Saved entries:
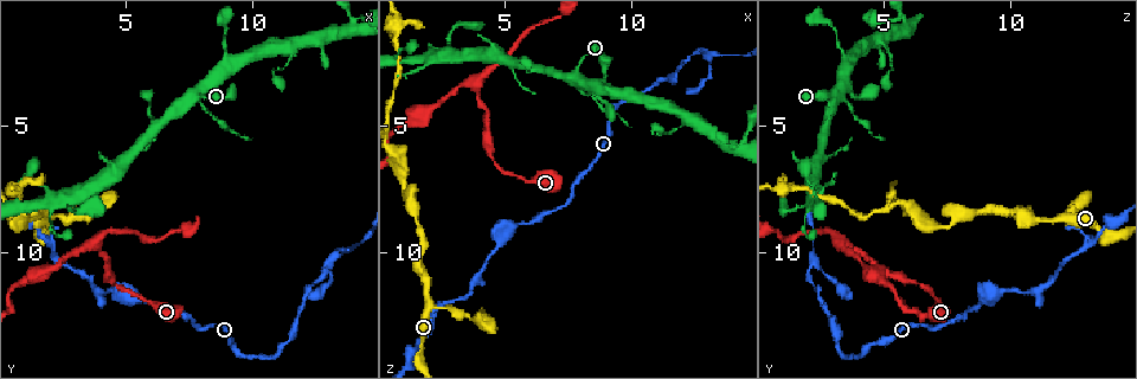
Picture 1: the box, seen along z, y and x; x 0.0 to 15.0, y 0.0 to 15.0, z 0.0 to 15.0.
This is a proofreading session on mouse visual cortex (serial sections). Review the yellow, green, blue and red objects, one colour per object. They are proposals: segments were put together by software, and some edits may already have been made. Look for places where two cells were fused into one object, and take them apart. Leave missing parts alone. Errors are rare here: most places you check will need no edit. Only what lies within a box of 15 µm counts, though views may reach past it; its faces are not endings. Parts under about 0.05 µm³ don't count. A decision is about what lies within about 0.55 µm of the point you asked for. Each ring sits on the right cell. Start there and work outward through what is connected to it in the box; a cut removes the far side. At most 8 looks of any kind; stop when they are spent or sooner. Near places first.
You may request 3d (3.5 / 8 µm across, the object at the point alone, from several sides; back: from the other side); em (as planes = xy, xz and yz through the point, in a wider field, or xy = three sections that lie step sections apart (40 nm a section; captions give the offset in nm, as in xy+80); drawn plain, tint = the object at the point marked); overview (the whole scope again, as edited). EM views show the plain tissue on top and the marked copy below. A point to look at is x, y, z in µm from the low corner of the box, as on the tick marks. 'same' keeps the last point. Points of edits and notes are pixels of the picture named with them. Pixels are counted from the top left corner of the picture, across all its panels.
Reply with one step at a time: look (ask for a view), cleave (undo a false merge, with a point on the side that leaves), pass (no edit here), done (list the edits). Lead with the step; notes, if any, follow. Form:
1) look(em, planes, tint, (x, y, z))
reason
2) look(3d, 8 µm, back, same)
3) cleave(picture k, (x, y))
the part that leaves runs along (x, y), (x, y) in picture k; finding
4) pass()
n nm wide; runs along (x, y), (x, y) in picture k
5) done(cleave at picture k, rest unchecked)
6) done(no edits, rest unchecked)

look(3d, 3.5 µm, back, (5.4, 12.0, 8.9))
==
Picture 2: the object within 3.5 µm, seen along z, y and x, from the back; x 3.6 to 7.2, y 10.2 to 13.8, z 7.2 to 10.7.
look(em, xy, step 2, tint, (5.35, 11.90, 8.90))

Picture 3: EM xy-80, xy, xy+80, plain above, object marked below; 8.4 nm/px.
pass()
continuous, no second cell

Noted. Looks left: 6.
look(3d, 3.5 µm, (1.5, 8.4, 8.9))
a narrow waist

EXERCISE BRIEF: Count up the lines above in which the word "runs" appears, and give nothing but that count.

RESPONSE TO THIS TASK: 2